Ces temps-ci, à travers le mirroir déformant des médias et les infos qui circulent, il semblerait que la question des journalistes soulève beaucoup de débats, voire de conflits, avec action directe entre opposantEs (sic) d’arrachage de pancartes etc.
C’en est même devenu un sujet à part entière dans les médias. La même dépêche tourne quasi en boucle. Mais cela n’a rien d’étonnant.
Les journalistes ont ainsi un papier tout prêt, peuvent parler d’eux-mêmes, et aller jusqu’à s’interviewer mutuellement.
Au passage en plus, on peut continuer d’instiller cette bonne vieille stratégie de la division, en parlant des bons oppasants (les « historiques » pour pas faire trop binaire), et les « nouvelleux arrivantEs complètement sectaires et qui n’ont rien à voir avec la lutte ».
En gros comme d’habitude une minorité d’étrangers ultra-violents / professionnels (probablement bénévoles contrairement aux politiciens professionnels si tant est qu’on sache de qui il est fait mention), à qui ce serait tout la faute parce qu’ils suivent pas les desiderata des journalistes.
Et tant mieux si au passage, on fait table rase de l’histoire des relations entre cette lutte et les médias. En cherchant un peu, on trouve pourtant des échos de ces relations, comme cet exemple révélateur pendant le Camp Climat. Non, ce rapport avec les journalistes n’est pas nouveau sur cette lutte, et n’est pas le fait d’une lubie comme les caricatures de la presse voudraient le faire croire.
C’est tout bénef donc, et ça permet de ne pas parler du fond de cette lutte. Enfin de celui qui leur plaît, comme il leur plaît. Voire même comme France 3 Pays de la Loire, de prétendre qu’il n’y a pas de discussions de fond au sein de la lutte…
On aura presque tout lu. Mais on pourrait se questionner de toute façon sur l’ensemble de la ligne éditoriale de ce média local, comme d’autres (Presse Océan est toujours un bon cas d’école également). Et ce d’autant plus si l’on prend le temps de le faire dans un temps plus long que simplement les expulsions.
C’est toujours un débat récurrent à un moment dans les mouvements sociaux, et c’est souvent bénéfique de regarder comment les précédents ont agi face à cette question. Tirer des conclusions de leurs erreurs et réussites pour mieux savoir comment l’aborder.

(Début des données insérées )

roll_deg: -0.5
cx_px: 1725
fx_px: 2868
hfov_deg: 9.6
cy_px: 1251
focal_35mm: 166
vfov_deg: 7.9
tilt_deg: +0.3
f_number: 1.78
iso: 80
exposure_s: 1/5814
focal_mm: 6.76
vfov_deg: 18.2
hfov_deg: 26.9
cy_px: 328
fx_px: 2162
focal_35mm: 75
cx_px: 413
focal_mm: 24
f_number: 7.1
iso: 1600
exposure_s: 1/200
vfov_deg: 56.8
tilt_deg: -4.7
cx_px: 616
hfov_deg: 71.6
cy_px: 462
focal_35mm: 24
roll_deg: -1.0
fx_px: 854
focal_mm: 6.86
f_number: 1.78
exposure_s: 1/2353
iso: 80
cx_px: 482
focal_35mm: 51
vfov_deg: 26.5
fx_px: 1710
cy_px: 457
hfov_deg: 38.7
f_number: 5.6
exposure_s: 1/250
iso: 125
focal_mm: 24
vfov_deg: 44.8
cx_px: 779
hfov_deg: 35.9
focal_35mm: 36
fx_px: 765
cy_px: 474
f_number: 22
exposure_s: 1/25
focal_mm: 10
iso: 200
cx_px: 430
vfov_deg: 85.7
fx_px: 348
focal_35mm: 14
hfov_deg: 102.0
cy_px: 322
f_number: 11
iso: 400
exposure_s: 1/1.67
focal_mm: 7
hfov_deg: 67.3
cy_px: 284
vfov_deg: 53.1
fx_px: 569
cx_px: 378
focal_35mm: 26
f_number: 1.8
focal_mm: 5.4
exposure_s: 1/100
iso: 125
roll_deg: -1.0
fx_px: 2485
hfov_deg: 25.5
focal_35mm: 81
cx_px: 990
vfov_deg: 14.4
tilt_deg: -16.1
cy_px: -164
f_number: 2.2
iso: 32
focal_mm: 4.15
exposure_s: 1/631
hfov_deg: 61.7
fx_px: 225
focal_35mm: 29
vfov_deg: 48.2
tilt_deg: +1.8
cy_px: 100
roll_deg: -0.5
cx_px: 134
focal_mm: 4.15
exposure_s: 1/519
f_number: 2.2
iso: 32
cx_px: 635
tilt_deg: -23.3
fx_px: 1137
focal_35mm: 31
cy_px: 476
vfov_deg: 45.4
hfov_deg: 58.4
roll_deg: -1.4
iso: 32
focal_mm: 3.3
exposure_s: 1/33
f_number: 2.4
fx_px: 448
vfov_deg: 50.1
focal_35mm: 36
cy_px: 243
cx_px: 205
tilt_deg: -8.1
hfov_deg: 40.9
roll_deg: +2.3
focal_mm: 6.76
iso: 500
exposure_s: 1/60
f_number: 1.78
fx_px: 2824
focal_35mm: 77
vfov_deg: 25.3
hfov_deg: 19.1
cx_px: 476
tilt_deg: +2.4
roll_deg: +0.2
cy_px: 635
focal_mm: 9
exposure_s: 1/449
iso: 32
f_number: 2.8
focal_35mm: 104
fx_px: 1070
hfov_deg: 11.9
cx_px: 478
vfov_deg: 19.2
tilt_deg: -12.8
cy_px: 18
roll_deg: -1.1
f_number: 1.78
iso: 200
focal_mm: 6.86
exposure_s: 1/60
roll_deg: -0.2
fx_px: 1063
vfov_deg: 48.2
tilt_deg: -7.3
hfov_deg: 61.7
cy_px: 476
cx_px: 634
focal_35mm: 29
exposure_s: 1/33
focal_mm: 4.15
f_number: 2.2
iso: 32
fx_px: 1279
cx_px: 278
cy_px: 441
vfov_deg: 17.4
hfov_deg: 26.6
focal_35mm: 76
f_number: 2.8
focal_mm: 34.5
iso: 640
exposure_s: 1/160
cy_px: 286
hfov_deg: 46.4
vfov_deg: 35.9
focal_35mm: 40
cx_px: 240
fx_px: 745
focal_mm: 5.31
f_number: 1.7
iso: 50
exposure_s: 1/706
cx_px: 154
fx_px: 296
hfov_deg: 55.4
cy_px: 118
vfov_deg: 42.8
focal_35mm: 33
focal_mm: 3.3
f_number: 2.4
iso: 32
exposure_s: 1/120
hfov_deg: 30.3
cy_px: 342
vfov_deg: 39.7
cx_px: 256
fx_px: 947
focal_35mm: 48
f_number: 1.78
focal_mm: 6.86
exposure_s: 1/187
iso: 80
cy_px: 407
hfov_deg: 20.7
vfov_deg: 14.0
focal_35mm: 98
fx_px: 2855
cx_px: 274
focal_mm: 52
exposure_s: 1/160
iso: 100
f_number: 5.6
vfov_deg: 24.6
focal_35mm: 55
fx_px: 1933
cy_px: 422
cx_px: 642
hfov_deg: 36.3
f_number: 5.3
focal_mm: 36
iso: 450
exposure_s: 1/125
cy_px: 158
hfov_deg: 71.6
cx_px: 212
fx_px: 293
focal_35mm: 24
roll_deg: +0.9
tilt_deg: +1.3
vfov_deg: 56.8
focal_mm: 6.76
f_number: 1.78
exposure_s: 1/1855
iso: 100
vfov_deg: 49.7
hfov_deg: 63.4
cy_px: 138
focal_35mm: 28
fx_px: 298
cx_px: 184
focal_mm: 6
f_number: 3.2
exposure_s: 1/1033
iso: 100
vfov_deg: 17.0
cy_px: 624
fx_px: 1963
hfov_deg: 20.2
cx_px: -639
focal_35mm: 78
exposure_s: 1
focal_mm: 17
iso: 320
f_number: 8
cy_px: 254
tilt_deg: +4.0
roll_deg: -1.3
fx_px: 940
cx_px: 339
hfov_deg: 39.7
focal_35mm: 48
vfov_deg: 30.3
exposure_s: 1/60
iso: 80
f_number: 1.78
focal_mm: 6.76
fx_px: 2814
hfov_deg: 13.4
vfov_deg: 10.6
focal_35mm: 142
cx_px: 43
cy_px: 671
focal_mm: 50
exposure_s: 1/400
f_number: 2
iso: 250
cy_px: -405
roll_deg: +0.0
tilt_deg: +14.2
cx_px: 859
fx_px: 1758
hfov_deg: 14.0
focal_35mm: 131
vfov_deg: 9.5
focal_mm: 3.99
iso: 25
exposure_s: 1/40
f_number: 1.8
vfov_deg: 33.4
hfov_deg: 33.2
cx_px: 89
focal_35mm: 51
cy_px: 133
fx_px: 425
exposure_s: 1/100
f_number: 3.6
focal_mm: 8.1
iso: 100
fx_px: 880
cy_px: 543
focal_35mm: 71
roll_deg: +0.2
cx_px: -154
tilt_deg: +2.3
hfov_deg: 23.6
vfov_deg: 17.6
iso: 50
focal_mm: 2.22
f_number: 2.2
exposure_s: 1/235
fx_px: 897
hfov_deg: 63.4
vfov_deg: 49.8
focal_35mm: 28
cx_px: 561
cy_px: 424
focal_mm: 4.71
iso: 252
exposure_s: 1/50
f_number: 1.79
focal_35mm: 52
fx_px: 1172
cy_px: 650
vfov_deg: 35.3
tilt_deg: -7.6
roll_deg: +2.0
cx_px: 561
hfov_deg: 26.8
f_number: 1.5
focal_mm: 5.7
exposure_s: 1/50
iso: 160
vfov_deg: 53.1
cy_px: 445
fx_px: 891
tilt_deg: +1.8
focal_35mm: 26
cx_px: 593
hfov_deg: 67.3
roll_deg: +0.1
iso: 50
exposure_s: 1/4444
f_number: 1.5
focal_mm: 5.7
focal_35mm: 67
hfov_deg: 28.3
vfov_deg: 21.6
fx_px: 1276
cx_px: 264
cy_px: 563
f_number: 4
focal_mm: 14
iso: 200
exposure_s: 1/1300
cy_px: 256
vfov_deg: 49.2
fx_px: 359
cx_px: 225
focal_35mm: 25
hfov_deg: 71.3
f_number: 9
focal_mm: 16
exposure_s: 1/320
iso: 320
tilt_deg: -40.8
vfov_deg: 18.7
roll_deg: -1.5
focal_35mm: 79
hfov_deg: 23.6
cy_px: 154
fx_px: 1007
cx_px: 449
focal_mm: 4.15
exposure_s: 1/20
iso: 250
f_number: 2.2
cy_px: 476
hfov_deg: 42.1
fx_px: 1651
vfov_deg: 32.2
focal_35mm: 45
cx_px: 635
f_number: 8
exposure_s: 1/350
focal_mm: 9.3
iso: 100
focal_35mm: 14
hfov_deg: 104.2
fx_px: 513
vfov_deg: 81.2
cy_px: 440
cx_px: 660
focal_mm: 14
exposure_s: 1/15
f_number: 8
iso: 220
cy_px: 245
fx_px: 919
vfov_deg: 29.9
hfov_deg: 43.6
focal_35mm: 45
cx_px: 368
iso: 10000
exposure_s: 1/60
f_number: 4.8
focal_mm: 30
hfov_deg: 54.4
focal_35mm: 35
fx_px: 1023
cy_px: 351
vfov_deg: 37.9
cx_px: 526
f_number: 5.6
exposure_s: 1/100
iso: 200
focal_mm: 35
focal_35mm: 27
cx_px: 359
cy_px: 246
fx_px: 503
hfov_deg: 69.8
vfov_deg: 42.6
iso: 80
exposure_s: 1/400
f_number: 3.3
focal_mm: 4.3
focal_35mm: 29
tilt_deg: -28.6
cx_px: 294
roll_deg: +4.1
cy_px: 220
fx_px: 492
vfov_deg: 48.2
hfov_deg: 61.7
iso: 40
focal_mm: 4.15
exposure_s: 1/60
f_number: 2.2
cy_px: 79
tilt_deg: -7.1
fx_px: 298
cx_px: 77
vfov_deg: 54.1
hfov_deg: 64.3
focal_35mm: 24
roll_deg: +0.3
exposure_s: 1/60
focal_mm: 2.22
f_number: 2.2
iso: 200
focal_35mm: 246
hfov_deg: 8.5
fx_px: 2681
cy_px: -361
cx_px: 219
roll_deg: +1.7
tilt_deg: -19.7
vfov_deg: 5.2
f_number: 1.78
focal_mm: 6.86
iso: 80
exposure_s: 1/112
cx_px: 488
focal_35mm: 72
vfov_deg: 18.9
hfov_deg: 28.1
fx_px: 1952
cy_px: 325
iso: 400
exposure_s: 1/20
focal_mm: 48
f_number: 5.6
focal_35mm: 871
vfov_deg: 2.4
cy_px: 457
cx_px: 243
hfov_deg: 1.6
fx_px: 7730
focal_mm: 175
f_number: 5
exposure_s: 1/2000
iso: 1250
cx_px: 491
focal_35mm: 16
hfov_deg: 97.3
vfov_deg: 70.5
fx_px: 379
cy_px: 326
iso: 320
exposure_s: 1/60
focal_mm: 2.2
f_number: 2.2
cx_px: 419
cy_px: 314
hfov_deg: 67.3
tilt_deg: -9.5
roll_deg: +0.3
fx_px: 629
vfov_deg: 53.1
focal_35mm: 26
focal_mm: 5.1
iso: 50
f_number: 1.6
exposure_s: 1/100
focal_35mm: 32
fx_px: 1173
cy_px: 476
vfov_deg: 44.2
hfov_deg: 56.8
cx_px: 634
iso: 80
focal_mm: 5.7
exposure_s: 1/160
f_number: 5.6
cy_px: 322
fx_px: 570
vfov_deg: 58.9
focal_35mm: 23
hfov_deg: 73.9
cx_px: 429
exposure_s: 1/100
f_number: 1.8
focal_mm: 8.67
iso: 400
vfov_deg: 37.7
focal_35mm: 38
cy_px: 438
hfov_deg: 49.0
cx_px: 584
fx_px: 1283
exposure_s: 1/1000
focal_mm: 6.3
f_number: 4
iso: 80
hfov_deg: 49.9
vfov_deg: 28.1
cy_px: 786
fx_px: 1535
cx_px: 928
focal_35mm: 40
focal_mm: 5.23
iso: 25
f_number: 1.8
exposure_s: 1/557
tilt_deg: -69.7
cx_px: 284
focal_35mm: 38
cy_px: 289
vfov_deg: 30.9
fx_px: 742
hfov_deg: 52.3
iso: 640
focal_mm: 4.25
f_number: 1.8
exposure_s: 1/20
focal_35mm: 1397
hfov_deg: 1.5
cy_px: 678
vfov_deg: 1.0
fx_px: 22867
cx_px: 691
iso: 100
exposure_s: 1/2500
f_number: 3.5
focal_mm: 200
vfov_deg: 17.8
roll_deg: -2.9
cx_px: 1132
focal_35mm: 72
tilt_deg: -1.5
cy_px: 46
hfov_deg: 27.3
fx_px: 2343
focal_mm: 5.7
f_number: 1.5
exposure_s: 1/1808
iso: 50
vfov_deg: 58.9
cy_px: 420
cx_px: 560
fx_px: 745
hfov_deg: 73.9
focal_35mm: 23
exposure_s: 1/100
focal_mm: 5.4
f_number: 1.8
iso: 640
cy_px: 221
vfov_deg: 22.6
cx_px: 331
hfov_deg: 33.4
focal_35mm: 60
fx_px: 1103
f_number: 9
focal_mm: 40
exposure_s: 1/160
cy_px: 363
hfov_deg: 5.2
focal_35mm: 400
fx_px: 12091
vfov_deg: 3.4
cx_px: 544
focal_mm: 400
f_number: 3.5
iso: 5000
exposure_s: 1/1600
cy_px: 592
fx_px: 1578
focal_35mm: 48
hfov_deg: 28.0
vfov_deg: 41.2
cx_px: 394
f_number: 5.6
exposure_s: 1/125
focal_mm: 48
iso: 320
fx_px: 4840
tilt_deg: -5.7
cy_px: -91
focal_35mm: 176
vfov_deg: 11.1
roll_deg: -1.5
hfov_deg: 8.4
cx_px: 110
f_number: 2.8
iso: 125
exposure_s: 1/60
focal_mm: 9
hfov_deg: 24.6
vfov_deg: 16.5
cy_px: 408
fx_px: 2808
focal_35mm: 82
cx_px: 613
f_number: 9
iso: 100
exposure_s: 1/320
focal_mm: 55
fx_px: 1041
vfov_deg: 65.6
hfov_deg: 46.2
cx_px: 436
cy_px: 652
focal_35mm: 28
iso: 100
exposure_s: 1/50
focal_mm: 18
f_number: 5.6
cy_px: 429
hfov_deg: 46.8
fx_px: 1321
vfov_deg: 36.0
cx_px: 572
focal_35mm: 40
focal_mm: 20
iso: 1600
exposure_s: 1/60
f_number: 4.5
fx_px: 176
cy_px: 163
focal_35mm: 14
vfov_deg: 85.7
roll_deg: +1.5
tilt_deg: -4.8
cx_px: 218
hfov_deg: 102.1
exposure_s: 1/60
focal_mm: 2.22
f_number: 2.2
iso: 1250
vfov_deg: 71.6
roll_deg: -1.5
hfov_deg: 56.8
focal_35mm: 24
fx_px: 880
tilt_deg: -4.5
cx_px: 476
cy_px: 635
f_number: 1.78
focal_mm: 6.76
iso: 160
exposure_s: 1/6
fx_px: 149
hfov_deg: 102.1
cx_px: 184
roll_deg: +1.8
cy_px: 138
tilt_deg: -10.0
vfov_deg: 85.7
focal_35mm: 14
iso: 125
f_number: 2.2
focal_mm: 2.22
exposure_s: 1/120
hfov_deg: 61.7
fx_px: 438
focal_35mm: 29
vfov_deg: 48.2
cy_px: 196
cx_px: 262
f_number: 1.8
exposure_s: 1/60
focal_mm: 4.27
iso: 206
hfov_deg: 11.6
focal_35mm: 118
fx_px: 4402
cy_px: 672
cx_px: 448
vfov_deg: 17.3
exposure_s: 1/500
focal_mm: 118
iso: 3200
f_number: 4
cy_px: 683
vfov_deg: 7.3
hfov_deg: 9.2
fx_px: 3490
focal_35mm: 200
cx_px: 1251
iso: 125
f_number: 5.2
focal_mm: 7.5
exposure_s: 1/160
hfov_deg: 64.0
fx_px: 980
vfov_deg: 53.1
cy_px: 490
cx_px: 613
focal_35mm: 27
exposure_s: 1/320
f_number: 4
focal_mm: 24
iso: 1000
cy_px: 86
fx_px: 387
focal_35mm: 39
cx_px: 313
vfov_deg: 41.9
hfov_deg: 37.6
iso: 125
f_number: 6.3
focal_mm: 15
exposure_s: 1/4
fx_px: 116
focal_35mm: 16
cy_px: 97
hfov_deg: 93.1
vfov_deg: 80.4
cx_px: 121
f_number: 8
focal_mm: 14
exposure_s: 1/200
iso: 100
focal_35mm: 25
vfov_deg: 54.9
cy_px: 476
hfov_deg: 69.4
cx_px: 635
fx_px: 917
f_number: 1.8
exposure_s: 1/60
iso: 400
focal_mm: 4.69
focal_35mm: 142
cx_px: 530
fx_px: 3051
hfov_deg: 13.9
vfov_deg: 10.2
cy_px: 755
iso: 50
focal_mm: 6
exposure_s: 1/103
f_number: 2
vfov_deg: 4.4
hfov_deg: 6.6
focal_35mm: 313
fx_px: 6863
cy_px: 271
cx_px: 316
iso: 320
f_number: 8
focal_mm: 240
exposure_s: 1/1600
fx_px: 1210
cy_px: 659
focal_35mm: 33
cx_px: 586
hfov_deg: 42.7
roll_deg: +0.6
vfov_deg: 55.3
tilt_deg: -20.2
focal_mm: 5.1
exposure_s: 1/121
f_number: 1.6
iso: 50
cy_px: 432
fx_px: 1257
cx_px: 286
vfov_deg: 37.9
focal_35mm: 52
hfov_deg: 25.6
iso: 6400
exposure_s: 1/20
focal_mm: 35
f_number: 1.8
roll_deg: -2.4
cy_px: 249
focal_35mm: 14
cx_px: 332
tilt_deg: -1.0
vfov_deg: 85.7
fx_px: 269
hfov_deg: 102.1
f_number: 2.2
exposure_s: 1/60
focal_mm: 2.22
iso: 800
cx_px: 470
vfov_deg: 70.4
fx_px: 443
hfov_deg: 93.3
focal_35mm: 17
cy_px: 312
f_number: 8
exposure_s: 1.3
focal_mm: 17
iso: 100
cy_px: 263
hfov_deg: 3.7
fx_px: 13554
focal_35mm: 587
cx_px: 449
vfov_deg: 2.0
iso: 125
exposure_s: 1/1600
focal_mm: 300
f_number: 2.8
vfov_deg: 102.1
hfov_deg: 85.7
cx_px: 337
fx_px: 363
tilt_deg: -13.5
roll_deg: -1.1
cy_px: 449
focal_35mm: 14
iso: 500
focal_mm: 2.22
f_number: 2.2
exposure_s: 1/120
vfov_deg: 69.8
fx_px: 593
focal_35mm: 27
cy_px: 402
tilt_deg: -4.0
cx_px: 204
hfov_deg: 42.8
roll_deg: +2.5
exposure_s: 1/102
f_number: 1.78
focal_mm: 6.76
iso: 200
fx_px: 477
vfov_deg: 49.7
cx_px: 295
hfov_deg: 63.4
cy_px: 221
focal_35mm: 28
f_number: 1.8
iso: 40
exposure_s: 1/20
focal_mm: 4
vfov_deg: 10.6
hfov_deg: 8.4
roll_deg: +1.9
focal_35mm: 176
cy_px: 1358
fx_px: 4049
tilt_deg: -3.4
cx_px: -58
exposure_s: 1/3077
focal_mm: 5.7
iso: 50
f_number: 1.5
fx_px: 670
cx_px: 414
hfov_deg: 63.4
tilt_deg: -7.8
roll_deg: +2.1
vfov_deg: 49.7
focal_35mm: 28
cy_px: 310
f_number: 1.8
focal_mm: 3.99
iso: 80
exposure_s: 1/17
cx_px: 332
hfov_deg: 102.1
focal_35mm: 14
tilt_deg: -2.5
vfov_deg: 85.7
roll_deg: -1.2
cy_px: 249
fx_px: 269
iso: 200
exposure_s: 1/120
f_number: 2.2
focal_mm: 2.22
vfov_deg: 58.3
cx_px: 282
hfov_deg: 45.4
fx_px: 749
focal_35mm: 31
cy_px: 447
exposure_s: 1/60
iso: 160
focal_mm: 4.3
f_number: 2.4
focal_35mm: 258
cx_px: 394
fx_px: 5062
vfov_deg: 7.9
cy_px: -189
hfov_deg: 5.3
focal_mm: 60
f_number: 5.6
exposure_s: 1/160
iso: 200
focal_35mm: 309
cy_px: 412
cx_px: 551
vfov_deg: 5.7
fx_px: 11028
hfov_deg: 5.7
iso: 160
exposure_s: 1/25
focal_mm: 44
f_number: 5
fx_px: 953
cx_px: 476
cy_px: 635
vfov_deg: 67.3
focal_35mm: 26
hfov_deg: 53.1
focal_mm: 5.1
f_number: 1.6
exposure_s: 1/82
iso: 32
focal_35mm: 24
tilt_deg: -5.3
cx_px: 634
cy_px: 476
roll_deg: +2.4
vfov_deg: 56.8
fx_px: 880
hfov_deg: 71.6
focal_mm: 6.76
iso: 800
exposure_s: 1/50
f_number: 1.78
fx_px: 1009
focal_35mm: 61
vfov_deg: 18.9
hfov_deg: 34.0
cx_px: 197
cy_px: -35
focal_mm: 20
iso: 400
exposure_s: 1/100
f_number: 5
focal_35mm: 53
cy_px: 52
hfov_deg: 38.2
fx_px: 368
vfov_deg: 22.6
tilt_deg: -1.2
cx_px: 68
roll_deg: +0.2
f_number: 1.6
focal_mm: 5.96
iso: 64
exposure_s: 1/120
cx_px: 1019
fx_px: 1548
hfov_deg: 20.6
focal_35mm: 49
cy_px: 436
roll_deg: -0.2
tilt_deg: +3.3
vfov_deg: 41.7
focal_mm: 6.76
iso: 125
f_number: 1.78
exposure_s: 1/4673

Il existe pas mal de textes qui traînent sur le net, des brochures, des sites qui permettent de se documenter.
Ce court texte de Serge Halimi notamment est une bonne base d’une critique du rapport entre journalistes et mouvements sociaux et des enjeux pour une lutte :
Cette autre brochure plus spécifique apporte aussi un bon éclairage des techniques journalistiques :
Techniques de désinformation, Manuel pour une lecture critique de la presse
Le site acrimed.org regorge de textes sur cette question. Se familiariser avec les idées de Chomsky ou Bourdieu est aussi très éclairant.
Cette question est importante pour une lutte et doit se poser clairement. Surtout en ces temps ou le pouvoir cherche à temporiser. D’autant plus quand on voit comment les médias ont passé sous silence cette occupation dès le départ et même au début des expulsions. Le fait que les informations circulaient en dehors de la presse a participé à les contraindre à en parler. C’est un atout à ne pas oublier et à conserver pour la suite.
Prendre le risque de vouloir axer la communication par le biais de la presse ne peut se faire sans en connaître les conséquences : la désignation de leaders par celle-ci, l’obligation de dépendre des journalistes et de se plier à leurs multiples exigences (qui ne sont pas sans conséquences pour une lutte), se plier aussi au mythe de l’opinion publique, l’instillation de divisions dans le mouvement. Le faire sans préparation, c’est prêter le flan à toute sorte de fragilités qui peuvent se révéler fatales conjuguées à d’autres.
Ce serait sans doute bénéfique pour ce mouvement que ce débat prenne place complètement. Faire circuler des textes serait certainement un premier pas.